Un guardaboschi del comune di Banes, nella provincia di Holguín, ha lanciato un allerta pubblica sulla distruzione accelerata delle foreste della zona a causa diretta della crisi energetica che colpisce Cuba: il taglio indiscriminato per ottenere legna e produrre carbone vegetale sta devastando decine di aree boschive ogni giorno.
Edilberto Betancourt Quevedo, guardia forestale che si occupa delle zone di Los Ángeles, Río Secó e parte del Consiglio Popolare di Mulas, è stato categorico nella sua denuncia: «Decine di aree boschive si perdono ogni giorno» a causa del disboscamento per legna, della produzione incontrollata di carbone vegetale e degli incendi boschivi.
Betancourt Quevedo ha avvertito inoltre che «la situazione è grave e sta peggiorando, poiché oggi i piani di riforestazione non corrispondono alle urgenze e alle richieste di ripristino delle foreste».
La denuncia, diffusa dalla Radio Banes e ripresa dal Periódico Ahora, segnala che panetterie, pizzerie e altre attività—legali e illegali—ricorrono alla legna come combustibile alternativo «molte volte senza un controllo», il che aggrava ulteriormente il deterioramento dell'ambiente forestale nel municipio.

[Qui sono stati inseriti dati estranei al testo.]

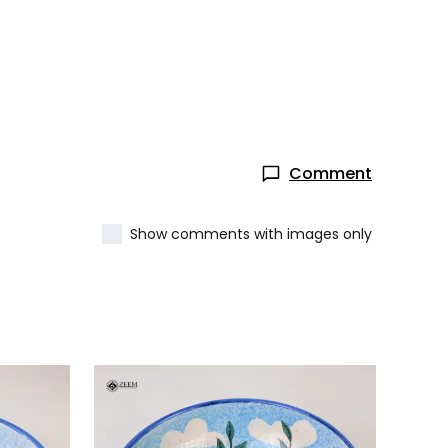
Comment
Show comments with images only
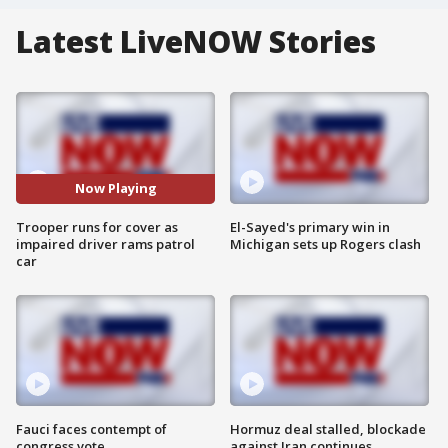
Latest LiveNOW Stories
Now Playing
Trooper runs for cover as
El-Sayed's primary win in
impaired driver rams patrol
Michigan sets up Rogers clash
car
Fauci faces contempt of
Hormuz deal stalled, blockade
congress vote
against Iran continues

Il fenomeno ha una causa strutturale: senza elettricità né gas liquefatto, migliaia di famiglie cubane sono costrette a tagliare alberi per cucinare e sopravvivere. I blackout a Holguín sono arrivati a 18 ore al giorno a maggio del 2025 e a luglio del 2026 continuavano ad essere descritti come «interminabili», con la rete elettrica al limite.
A livello nazionale, il sistema elettrico cubano ha chiuso il 2025 coprendo appena il 50% della domanda, con un deficit medio di 1.643 MW rispetto a una domanda di 3.300 MW. In agosto 2026, l'Unione Elettrica ha riportato un impatto previsto di 2.230 MW, con 106 centrali di generazione distribuita fuori servizio per mancanza di combustibile.

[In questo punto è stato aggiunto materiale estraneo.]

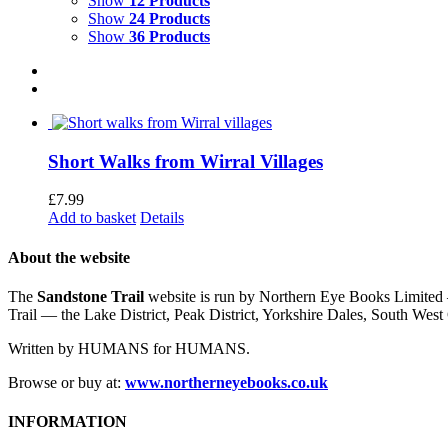
Show
12 Products
Show
24 Products
Show
36 Products
Short Walks from Wirral Villages
£
7.99
Add to basket
Details
About the website
The
Sandstone Trail
website is run by Northern Eye Books Limited —
Trail — the Lake District, Peak District, Yorkshire Dales, South W
Written by HUMANS for HUMANS.
Browse or buy at:
www.northerneyebooks.co.uk
INFORMATION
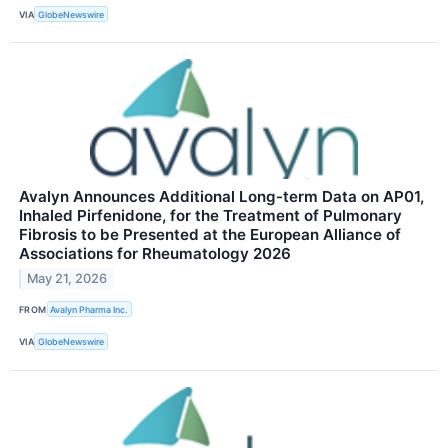
VIA
GlobeNewswire
Avalyn Announces Additional Long-term Data on AP01,
Inhaled Pirfenidone, for the Treatment of Pulmonary
Fibrosis to be Presented at the European Alliance of
Associations for Rheumatology 2026
May 21, 2026
FROM
Avalyn Pharma Inc.
VIA
GlobeNewswire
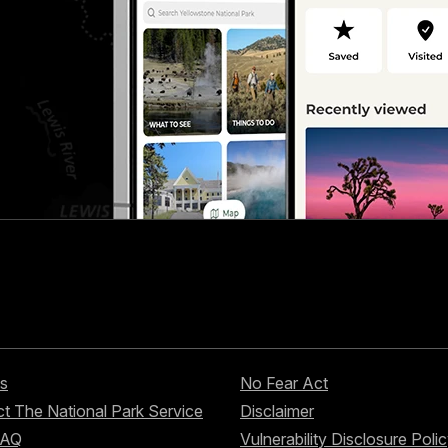
s
No Fear Act
t The National Park Service
Disclaimer
FAQ
Vulnerability Disclosure Poli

La pressione sui boschi si verifica proprio quando la capacità dello Stato di ripristinarli è crollata. Secondo i dati dell'Ufficio Nazionale di Statistica e Informazione, la produzione di piantine per la riforestazione è diminuita di quasi il 40% tra il 2020 e il 2024, passando da 24,7 milioni a 14,7 milioni di piante, mentre la superficie impiantata è scesa da 12.615 ettari a 8.191 ettari nello stesso periodo.

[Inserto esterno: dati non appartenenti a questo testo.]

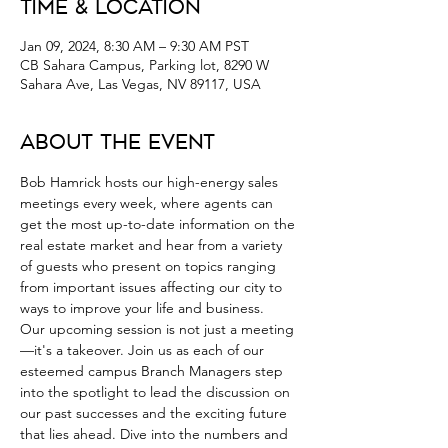
Time & Location
Jan 09, 2024, 8:30 AM – 9:30 AM PST
CB Sahara Campus, Parking lot, 8290 W
Sahara Ave, Las Vegas, NV 89117, USA
About the Event
Bob Hamrick hosts our high-energy sales 
meetings every week, where agents can 
get the most up-to-date information on the 
real estate market and hear from a variety 
of guests who present on topics ranging 
from important issues affecting our city to 
ways to improve your life and business.
Our upcoming session is not just a meeting
—it's a takeover. Join us as each of our 
esteemed campus Branch Managers step 
into the spotlight to lead the discussion on 
our past successes and the exciting future 
that lies ahead. Dive into the numbers and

I incendi boschivi completano il quadro di distruzione. Tra gennaio e aprile 2026, Cuba ha registrato 111 incendi con più di 3.174 ettari colpiti, secondo il Corpo dei Guardaboschi. Le autorità attribuiscono tra il 90% e il 95% di questi sinistri a cause umane: negligenze, bruciature di terreni, caccia di frodo e produzione di carbone vegetale.
En settembre 2025, si sono registrati fermi per taglio illegale nelle riserve naturali di Holguín, con effetti su Mayarí, Cacocum, Báguanos e la fascia idroregolatrice del fiume Holguín, il che evidenzia che il problema trascende Banes e si estende per tutta la provincia.
Cuba mantiene una copertura forestale di circa il 31%, equivalente a 3.331 milioni di ettari secondo il CITMA alla fine del 2023, un indicatore che il regime ha storicamente presentato come un risultato ambientale. Tuttavia, il divario crescente tra la perdita giornaliera di foreste e l'incapacità dello Stato di ripristinarle minaccia di far tornare silenziosamente indietro decenni di riforestazione, mentre ranger come Betancourt Quevedo descrivono la situazione come un'emergenza ambientale che richiede «azioni urgenti».